→ **Given information**:

____________________

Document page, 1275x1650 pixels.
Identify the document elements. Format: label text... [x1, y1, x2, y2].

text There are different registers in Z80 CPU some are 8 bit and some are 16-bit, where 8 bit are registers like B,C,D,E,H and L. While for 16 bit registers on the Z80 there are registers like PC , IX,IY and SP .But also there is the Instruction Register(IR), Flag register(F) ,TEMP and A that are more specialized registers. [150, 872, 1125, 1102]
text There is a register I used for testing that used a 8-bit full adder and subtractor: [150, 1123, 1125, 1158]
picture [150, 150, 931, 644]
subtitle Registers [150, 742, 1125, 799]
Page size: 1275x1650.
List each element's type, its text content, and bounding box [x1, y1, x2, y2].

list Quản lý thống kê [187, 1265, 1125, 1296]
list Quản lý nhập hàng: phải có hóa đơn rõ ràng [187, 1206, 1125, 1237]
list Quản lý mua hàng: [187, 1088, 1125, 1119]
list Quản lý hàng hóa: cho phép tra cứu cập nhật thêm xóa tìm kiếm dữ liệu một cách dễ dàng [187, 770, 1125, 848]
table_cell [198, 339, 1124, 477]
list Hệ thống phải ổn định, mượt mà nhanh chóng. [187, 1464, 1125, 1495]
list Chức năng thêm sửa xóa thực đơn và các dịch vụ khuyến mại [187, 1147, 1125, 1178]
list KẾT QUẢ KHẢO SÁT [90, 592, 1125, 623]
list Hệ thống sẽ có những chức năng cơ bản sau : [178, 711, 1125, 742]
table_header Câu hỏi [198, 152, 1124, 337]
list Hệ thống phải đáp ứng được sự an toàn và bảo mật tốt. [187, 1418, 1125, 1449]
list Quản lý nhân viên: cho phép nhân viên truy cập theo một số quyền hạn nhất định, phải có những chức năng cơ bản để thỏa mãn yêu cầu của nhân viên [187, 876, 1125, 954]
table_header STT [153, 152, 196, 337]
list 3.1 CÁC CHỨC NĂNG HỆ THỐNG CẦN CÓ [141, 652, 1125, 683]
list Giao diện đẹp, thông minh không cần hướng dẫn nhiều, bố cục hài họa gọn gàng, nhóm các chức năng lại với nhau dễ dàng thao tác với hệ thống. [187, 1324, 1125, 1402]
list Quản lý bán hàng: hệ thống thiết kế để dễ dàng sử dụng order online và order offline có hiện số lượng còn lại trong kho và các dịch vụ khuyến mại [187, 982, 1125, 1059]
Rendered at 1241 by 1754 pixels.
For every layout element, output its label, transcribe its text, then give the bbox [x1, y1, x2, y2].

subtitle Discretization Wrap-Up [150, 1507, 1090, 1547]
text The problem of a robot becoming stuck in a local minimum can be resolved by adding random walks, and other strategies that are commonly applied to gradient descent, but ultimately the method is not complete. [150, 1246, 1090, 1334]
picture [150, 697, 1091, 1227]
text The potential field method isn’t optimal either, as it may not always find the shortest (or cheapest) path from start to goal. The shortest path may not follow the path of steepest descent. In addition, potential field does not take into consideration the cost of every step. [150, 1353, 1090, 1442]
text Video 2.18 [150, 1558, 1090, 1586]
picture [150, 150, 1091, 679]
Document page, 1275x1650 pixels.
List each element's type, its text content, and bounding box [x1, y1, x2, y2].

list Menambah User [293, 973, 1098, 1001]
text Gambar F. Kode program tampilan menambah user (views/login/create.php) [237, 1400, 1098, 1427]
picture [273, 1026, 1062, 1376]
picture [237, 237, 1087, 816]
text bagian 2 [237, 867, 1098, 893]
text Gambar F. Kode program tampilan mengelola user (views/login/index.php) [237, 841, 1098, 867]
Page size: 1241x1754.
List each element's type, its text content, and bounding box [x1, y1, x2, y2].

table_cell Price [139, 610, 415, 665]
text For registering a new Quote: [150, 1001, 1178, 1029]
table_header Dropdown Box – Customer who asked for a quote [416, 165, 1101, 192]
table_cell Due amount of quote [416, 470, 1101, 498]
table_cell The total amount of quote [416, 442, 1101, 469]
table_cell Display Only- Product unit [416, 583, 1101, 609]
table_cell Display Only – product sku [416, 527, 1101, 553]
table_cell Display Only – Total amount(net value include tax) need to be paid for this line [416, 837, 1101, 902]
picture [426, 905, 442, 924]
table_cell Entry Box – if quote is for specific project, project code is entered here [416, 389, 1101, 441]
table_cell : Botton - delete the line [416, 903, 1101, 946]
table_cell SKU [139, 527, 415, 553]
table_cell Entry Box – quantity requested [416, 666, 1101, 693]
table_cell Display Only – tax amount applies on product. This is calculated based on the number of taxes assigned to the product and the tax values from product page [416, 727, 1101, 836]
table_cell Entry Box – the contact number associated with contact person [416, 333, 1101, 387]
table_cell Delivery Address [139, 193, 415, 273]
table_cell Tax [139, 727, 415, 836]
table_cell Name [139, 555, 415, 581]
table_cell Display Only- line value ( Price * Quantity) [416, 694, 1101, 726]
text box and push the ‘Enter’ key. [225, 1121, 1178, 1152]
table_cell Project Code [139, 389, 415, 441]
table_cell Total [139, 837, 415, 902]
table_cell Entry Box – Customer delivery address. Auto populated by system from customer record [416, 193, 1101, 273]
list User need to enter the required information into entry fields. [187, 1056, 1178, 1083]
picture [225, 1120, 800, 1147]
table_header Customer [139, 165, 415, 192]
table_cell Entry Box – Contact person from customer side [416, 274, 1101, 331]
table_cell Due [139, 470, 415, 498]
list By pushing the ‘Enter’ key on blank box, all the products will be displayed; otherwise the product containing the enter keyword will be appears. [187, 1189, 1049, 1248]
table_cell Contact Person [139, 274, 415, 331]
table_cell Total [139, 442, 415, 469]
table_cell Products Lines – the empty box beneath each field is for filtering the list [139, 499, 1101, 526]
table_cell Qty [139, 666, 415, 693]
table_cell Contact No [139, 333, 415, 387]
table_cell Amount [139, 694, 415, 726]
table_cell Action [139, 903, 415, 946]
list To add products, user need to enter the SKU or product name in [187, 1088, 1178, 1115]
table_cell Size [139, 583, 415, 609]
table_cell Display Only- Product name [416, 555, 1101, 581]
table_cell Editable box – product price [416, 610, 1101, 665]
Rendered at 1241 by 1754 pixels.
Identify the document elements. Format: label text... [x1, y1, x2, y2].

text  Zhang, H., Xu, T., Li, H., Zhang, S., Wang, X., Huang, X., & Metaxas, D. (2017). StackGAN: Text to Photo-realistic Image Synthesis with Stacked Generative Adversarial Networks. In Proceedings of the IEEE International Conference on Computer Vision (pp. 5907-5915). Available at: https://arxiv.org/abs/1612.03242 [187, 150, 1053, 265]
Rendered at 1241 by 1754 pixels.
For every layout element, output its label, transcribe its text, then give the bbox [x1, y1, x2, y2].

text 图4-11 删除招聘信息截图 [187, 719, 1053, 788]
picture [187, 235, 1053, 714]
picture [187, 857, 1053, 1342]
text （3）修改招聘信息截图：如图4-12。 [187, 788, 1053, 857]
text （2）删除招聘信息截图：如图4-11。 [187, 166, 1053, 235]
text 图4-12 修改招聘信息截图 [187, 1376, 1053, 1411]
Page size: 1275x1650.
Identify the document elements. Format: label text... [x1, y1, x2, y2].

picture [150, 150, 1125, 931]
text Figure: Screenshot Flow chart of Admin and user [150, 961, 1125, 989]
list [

____________________

→ **Aim of the exercise**:
Transcribe the material above in full, keeping every word.

→ **Exercise answer**:
Document page, 1275x1650 pixels.
Identify the document elements. Format: label text... [x1, y1, x2, y2].

text There are different registers in Z80 CPU some are 8 bit and some are 16-bit, where 8 bit are registers like B,C,D,E,H and L. While for 16 bit registers on the Z80 there are registers like PC , IX,IY and SP .But also there is the Instruction Register(IR), Flag register(F) ,TEMP and A that are more specialized registers. [150, 872, 1125, 1102]
text There is a register I used for testing that used a 8-bit full adder and subtractor: [150, 1123, 1125, 1158]
picture [150, 150, 931, 644]
subtitle Registers [150, 742, 1125, 799]
Page size: 1275x1650.
List each element's type, its text content, and bounding box [x1, y1, x2, y2].

list Quản lý thống kê [187, 1265, 1125, 1296]
list Quản lý nhập hàng: phải có hóa đơn rõ ràng [187, 1206, 1125, 1237]
list Quản lý mua hàng: [187, 1088, 1125, 1119]
list Quản lý hàng hóa: cho phép tra cứu cập nhật thêm xóa tìm kiếm dữ liệu một cách dễ dàng [187, 770, 1125, 848]
table_cell [198, 339, 1124, 477]
list Hệ thống phải ổn định, mượt mà nhanh chóng. [187, 1464, 1125, 1495]
list Chức năng thêm sửa xóa thực đơn và các dịch vụ khuyến mại [187, 1147, 1125, 1178]
list KẾT QUẢ KHẢO SÁT [90, 592, 1125, 623]
list Hệ thống sẽ có những chức năng cơ bản sau : [178, 711, 1125, 742]
table_header Câu hỏi [198, 152, 1124, 337]
list Hệ thống phải đáp ứng được sự an toàn và bảo mật tốt. [187, 1418, 1125, 1449]
list Quản lý nhân viên: cho phép nhân viên truy cập theo một số quyền hạn nhất định, phải có những chức năng cơ bản để thỏa mãn yêu cầu của nhân viên [187, 876, 1125, 954]
table_header STT [153, 152, 196, 337]
list 3.1 CÁC CHỨC NĂNG HỆ THỐNG CẦN CÓ [141, 652, 1125, 683]
list Giao diện đẹp, thông minh không cần hướng dẫn nhiều, bố cục hài họa gọn gàng, nhóm các chức năng lại với nhau dễ dàng thao tác với hệ thống. [187, 1324, 1125, 1402]
list Quản lý bán hàng: hệ thống thiết kế để dễ dàng sử dụng order online và order offline có hiện số lượng còn lại trong kho và các dịch vụ khuyến mại [187, 982, 1125, 1059]
Rendered at 1241 by 1754 pixels.
For every layout element, output its label, transcribe its text, then give the bbox [x1, y1, x2, y2].

subtitle Discretization Wrap-Up [150, 1507, 1090, 1547]
text The problem of a robot becoming stuck in a local minimum can be resolved by adding random walks, and other strategies that are commonly applied to gradient descent, but ultimately the method is not complete. [150, 1246, 1090, 1334]
picture [150, 697, 1091, 1227]
text The potential field method isn’t optimal either, as it may not always find the shortest (or cheapest) path from start to goal. The shortest path may not follow the path of steepest descent. In addition, potential field does not take into consideration the cost of every step. [150, 1353, 1090, 1442]
text Video 2.18 [150, 1558, 1090, 1586]
picture [150, 150, 1091, 679]
Document page, 1275x1650 pixels.
List each element's type, its text content, and bounding box [x1, y1, x2, y2].

list Menambah User [293, 973, 1098, 1001]
text Gambar F. Kode program tampilan menambah user (views/login/create.php) [237, 1400, 1098, 1427]
picture [273, 1026, 1062, 1376]
picture [237, 237, 1087, 816]
text bagian 2 [237, 867, 1098, 893]
text Gambar F. Kode program tampilan mengelola user (views/login/index.php) [237, 841, 1098, 867]
Page size: 1241x1754.
List each element's type, its text content, and bounding box [x1, y1, x2, y2].

table_cell Price [139, 610, 415, 665]
text For registering a new Quote: [150, 1001, 1178, 1029]
table_header Dropdown Box – Customer who asked for a quote [416, 165, 1101, 192]
table_cell Due amount of quote [416, 470, 1101, 498]
table_cell The total amount of quote [416, 442, 1101, 469]
table_cell Display Only- Product unit [416, 583, 1101, 609]
table_cell Display Only – product sku [416, 527, 1101, 553]
table_cell Display Only – Total amount(net value include tax) need to be paid for this line [416, 837, 1101, 902]
picture [426, 905, 442, 924]
table_cell Entry Box – if quote is for specific project, project code is entered here [416, 389, 1101, 441]
table_cell : Botton - delete the line [416, 903, 1101, 946]
table_cell SKU [139, 527, 415, 553]
table_cell Entry Box – quantity requested [416, 666, 1101, 693]
table_cell Display Only – tax amount applies on product. This is calculated based on the number of taxes assigned to the product and the tax values from product page [416, 727, 1101, 836]
table_cell Entry Box – the contact number associated with contact person [416, 333, 1101, 387]
table_cell Delivery Address [139, 193, 415, 273]
table_cell Tax [139, 727, 415, 836]
table_cell Name [139, 555, 415, 581]
table_cell Display Only- line value ( Price * Quantity) [416, 694, 1101, 726]
text box and push the ‘Enter’ key. [225, 1121, 1178, 1152]
table_cell Project Code [139, 389, 415, 441]
table_cell Total [139, 837, 415, 902]
table_cell Entry Box – Customer delivery address. Auto populated by system from customer record [416, 193, 1101, 273]
list User need to enter the required information into entry fields. [187, 1056, 1178, 1083]
picture [225, 1120, 800, 1147]
table_header Customer [139, 165, 415, 192]
table_cell Entry Box – Contact person from customer side [416, 274, 1101, 331]
table_cell Due [139, 470, 415, 498]
list By pushing the ‘Enter’ key on blank box, all the products will be displayed; otherwise the product containing the enter keyword will be appears. [187, 1189, 1049, 1248]
table_cell Contact Person [139, 274, 415, 331]
table_cell Total [139, 442, 415, 469]
table_cell Products Lines – the empty box beneath each field is for filtering the list [139, 499, 1101, 526]
table_cell Qty [139, 666, 415, 693]
table_cell Contact No [139, 333, 415, 387]
table_cell Amount [139, 694, 415, 726]
table_cell Action [139, 903, 415, 946]
list To add products, user need to enter the SKU or product name in [187, 1088, 1178, 1115]
table_cell Size [139, 583, 415, 609]
table_cell Display Only- Product name [416, 555, 1101, 581]
table_cell Editable box – product price [416, 610, 1101, 665]
Rendered at 1241 by 1754 pixels.
Identify the document elements. Format: label text... [x1, y1, x2, y2].

text  Zhang, H., Xu, T., Li, H., Zhang, S., Wang, X., Huang, X., & Metaxas, D. (2017). StackGAN: Text to Photo-realistic Image Synthesis with Stacked Generative Adversarial Networks. In Proceedings of the IEEE International Conference on Computer Vision (pp. 5907-5915). Available at: https://arxiv.org/abs/1612.03242 [187, 150, 1053, 265]
Rendered at 1241 by 1754 pixels.
For every layout element, output its label, transcribe its text, then give the bbox [x1, y1, x2, y2].

text 图4-11 删除招聘信息截图 [187, 719, 1053, 788]
picture [187, 235, 1053, 714]
picture [187, 857, 1053, 1342]
text （3）修改招聘信息截图：如图4-12。 [187, 788, 1053, 857]
text （2）删除招聘信息截图：如图4-11。 [187, 166, 1053, 235]
text 图4-12 修改招聘信息截图 [187, 1376, 1053, 1411]
Page size: 1275x1650.
Identify the document elements. Format: label text... [x1, y1, x2, y2].

picture [150, 150, 1125, 931]
text Figure: Screenshot Flow chart of Admin and user [150, 961, 1125, 989]
list [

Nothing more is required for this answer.